21世紀初頭は多くがバラ色に見えた時期があった。
冷戦は崩壊し、米ソ対立は緩和された。
国際刑事裁判所が設立され、非道な紛争を国際法に基づき適正にコントロールする仕組みも新たに生まれた。
だがそれから四半世紀。
多くの意味で世界を先導した国が、法秩序を破壊する急先鋒となり、すべてが壊されかねない事態に。
世界の基調は「事なかれ主義」に染まる。自分さえ、自分たちさえよければそれでいい。そういう振る舞いが席巻している。
日本国内でも選挙において、〇〇ファーストが流行りとなるのはその影響だろう。
ここでネジを巻きなおし、流れを反転するには、「逆回転」の動きが必要になる。
自分だけ、自分たちだけというベクトルから、世界のため、全人類のため、もっといえば足元の隣人のためという「太い流れ」を作る必要がある。

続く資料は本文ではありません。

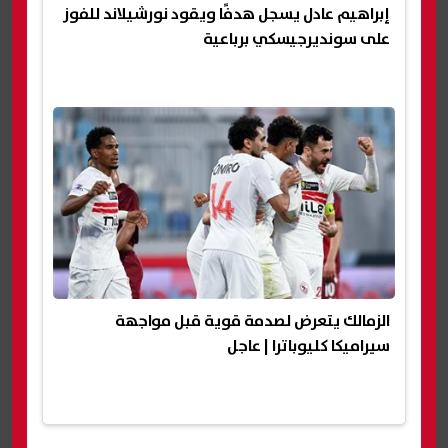
إبراهيم عادل يسجل هدفًا ويقود نورشيلاند للفوز
على سونديرجيسكي برباعية
الزمالك يتعرض لصدمة قوية قبل مواجهة
سيراميكا كليوباترا | عاجل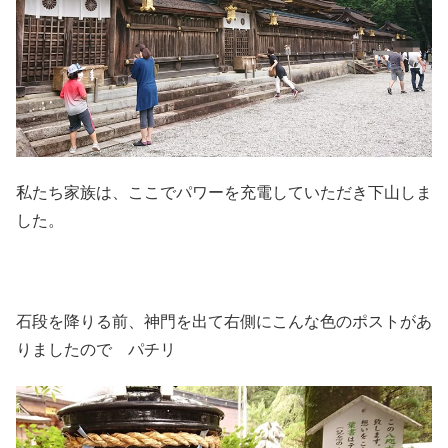
私たち家族は、ここでパワーを充電していただき下山しま
した。
石段を降りる前、神門を出て右側にこんな色のポストがあ
りましたので パチリ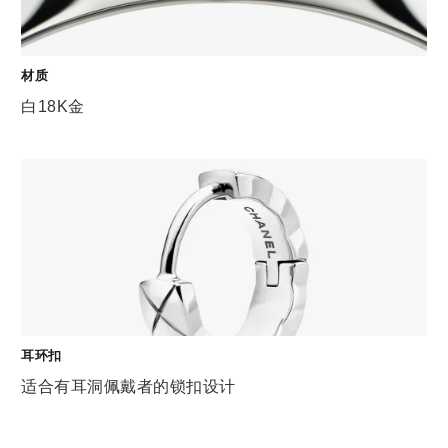
材质
白18K金
耳环扣
适合有耳洞佩戴者的锁扣设计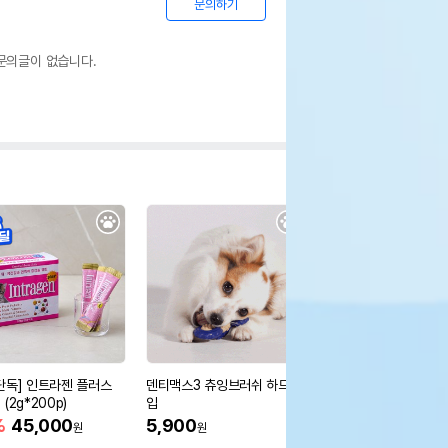
문의하기
문의글이 없습니다.
단독] 인트라젠 플러스
덴티맥스3 츄잉브러쉬 하드타
[무료배송] 딩동펫 소프
(2g*200p)
입
약방석
%
45,000
5,900
17,700
원
원
원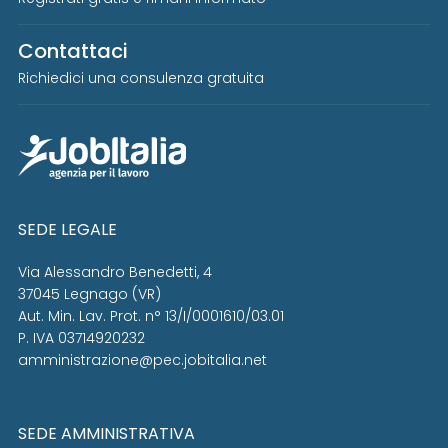
Contattaci
Richiedici una consulenza gratuita
SEDE LEGALE
Via Alessandro Benedetti, 4
37045 Legnago (VR)
Aut. Min. Lav. Prot. n° 13/I/0001610/03.01
P. IVA 03714920232
amministrazione@pec.jobitalia.net
SEDE AMMINISTRATIVA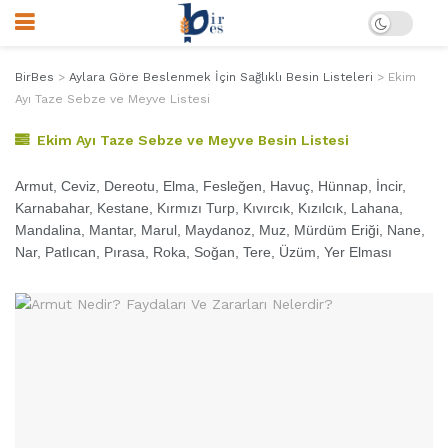
BirBes
>
Aylara Göre Beslenmek İçin Sağlıklı Besin Listeleri
>
Ekim
Ayı Taze Sebze ve Meyve Listesi
Ekim Ayı Taze Sebze ve Meyve Besin Listesi
Armut, Ceviz, Dereotu, Elma, Fesleğen, Havuç, Hünnap, İncir,
Karnabahar, Kestane, Kırmızı Turp, Kıvırcık, Kızılcık, Lahana,
Mandalina, Mantar, Marul, Maydanoz, Muz, Mürdüm Eriği, Nane,
Nar, Patlıcan, Pırasa, Roka, Soğan, Tere, Üzüm, Yer Elması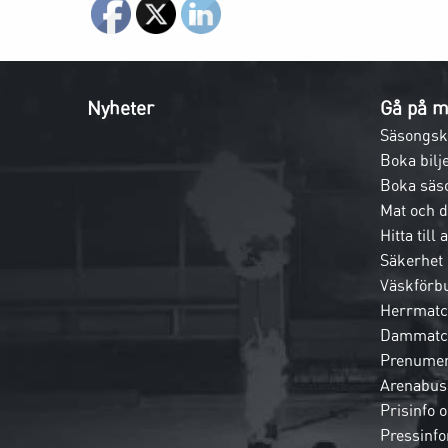
Nyheter
Gå på m
Säsongsk
Boka bilje
Boka säs
Mat och 
Hitta till
Säkerhet
Väskförb
Herrmatc
Dammatc
Prenumer
Arenabus
Prisinfo 
Pressinfo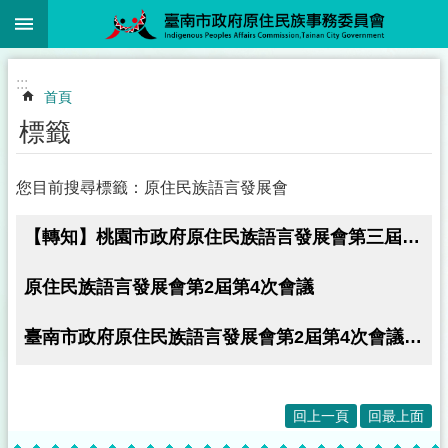
:::
跳到主要內容區塊
:::
首頁
標籤
您目前搜尋標籤：原住民族語言發展會
【轉知】桃園市政府原住民族語言發展會第三屆委員公開遴選計畫
原住民族語言發展會第2屆第4次會議
臺南市政府原住民族語言發展會第2屆第4次會議(114年6月11日)
回上一頁
回最上面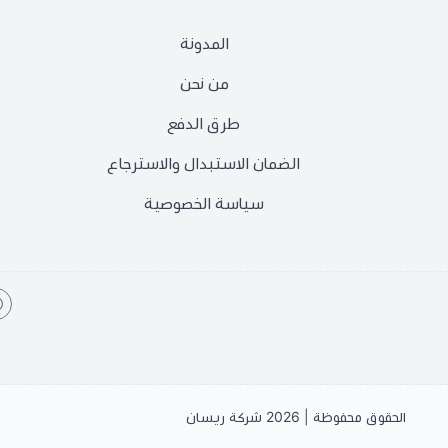
المدونة
من نحن
طرق الدفع
الضمان الاستبدال والاسترجاع
سياسة الخصوصية
الحقوق محفوظة | 2026
شركة ريسان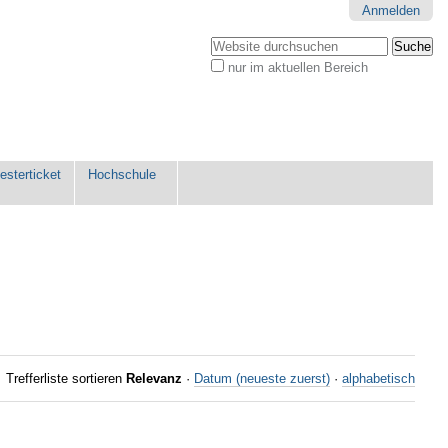
Anmelden
Website durchsuchen
nur im aktuellen Bereich
Erweiterte
Suche…
sterticket
Hochschule
Trefferliste sortieren
Relevanz
·
Datum (neueste zuerst)
·
alphabetisch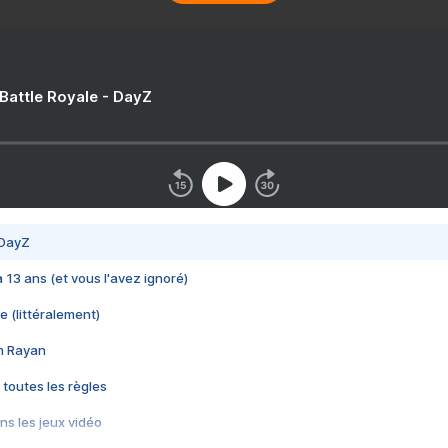
 Battle Royale - DayZ
 DayZ
 a 13 ans (et vous l'avez ignoré)
e (littéralement)
im Rayan
 toutes les règles
s les jeux vidéo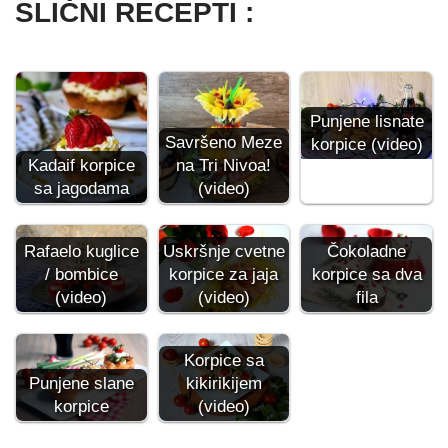
SLIČNI RECEPTI :
Punjene lisnate
Savršeno Meze
korpice (video)
Kadaif korpice
na Tri Nivoa!
sa jagodama
(video)
Rafaelo kuglice
Uskršnje cvetne
Čokoladne
/ bombice
korpice za jaja
korpice sa dva
(video)
(video)
fila
Korpice sa
kikirikijem
Punjene slane
(video)
korpice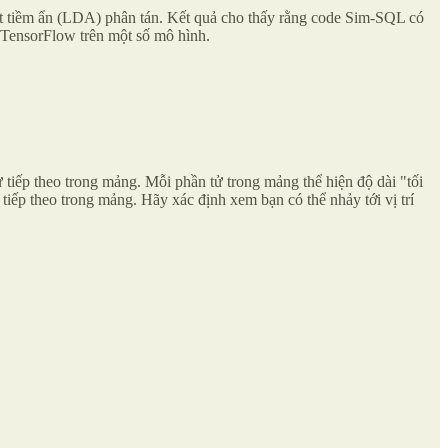
et tiềm ẩn (LDA) phân tán. Kết quả cho thấy rằng code Sim-SQL có
 TensorFlow trên một số mô hình.
 tiếp theo trong mảng. Mỗi phần tử trong mảng thể hiện độ dài "tối
ử tiếp theo trong mảng. Hãy xác định xem bạn có thể nhảy tới vị trí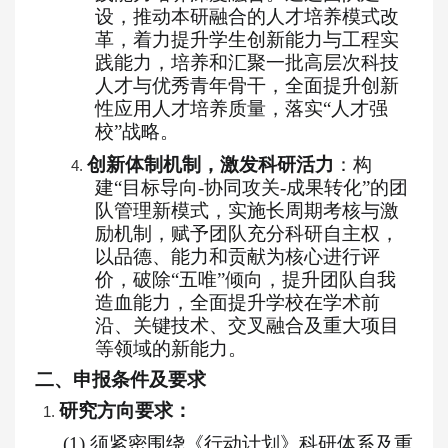
设，推动本研融合的人才培养模式改
革，着力提升学生创新能力与工程实
践能力，培养和汇聚一批高层次科技
人才与优秀青年骨干，全面提升创新
性应用人才培养质量，落实
“人才强
校”战略。
创新体制机制，激发科研活力
：构
4.
建
“目标导向-协同攻关-
成果转化
”的团
队管理新模式，实施长周期考核与激
励机制，赋予团队充分科研自主权，
以品德、能力和贡献为核心进行评
价，破除“五唯”倾向，提升团队自我
造血能力，全面提升学校在学术前
沿、关键技术、交叉融合及重大项目
等领域的新能力。
二、申报条件及要求
研究方向要求：
1.
(1)
须紧密围绕《行动计划》科研体系及重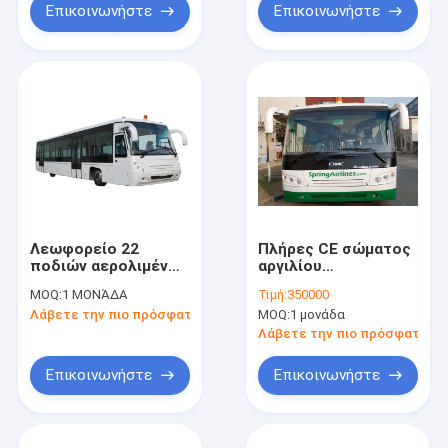
Επικοινωνήστε
Επικοινωνήστε
Λεωφορείο 22
Πλήρες CE σώματος
ποδιών αερολιμένων
αργιλίου
μηχανών της
λεωφορείων ποδιών
MOQ:
1 ΜΟΝΆΔΑ
Τιμή:
350000
Cummins οχημάτων
αερολιμένων Tarmac
Λάβετε την πιο πρόσφατη τιμή
MOQ:
1 μονάδα
πυκνών
δρομολογίων μόνιμη
Λάβετε την πιο πρόσφατη τι
περιοχή
Επικοινωνήστε
Επικοινωνήστε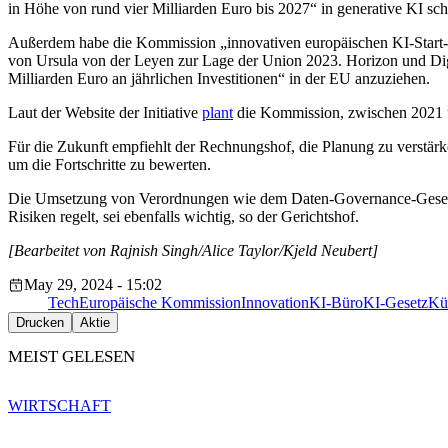
in Höhe von rund vier Milliarden Euro bis 2027“ in generative KI scha
Außerdem habe die Kommission „innovativen europäischen KI-Start-up
von Ursula von der Leyen zur Lage der Union 2023. Horizon und Digit
Milliarden Euro an jährlichen Investitionen“ in der EU anzuziehen.
Laut der Website der Initiative
plant
die Kommission, zwischen 2021 un
Für die Zukunft empfiehlt der Rechnungshof, die Planung zu verstär
um die Fortschritte zu bewerten.
Die Umsetzung von Verordnungen wie dem Daten-Governance-Gesetz, d
Risiken regelt, sei ebenfalls wichtig, so der Gerichtshof.
[Bearbeitet von Rajnish Singh/Alice Taylor/Kjeld Neubert]
May 29, 2024 - 15:02
Tech
Europäische Kommission
Innovation
KI-Büro
KI-Gesetz
Kün
Drucken
Aktie
MEIST GELESEN
WIRTSCHAFT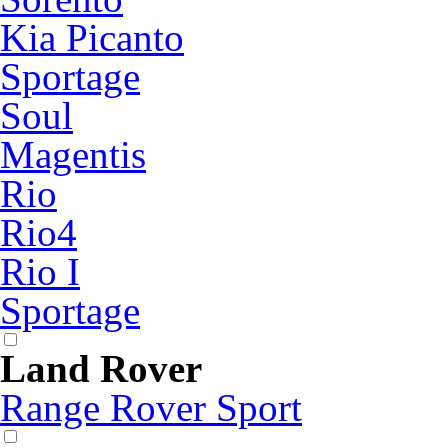
Kia Picanto
Sportage
Soul
Magentis
Rio
Rio4
Rio I
Sportage
Land Rover
Range Rover Sport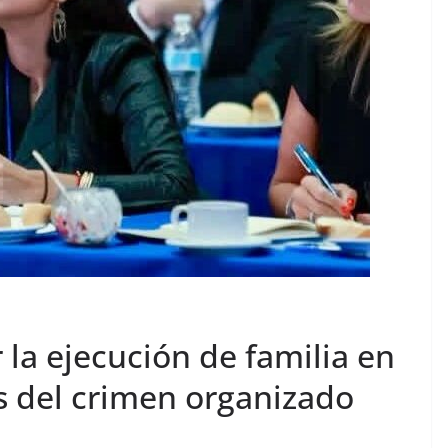
 la ejecución de familia en
 del crimen organizado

特に政治のトップリーターがそのような立場を自ら表明し、揺るぎない信念で国民にその姿勢を示すことが肝要な時代である。
だが現在の高市早苗首相は「事なかれ主義」型の典型ともいえるリーダーだ。自分さえよければいい。今さえよければいい。強い者にはこびへつらい、弱い者を見下す姿勢だけは鮮明だ。
日本では真逆のリーダーが今こそ必要と思えるが、それを担えそうな政治家は自民党内ではすぐに思い当たらない。 しいていえば、上川陽子元外相・法相くらいか。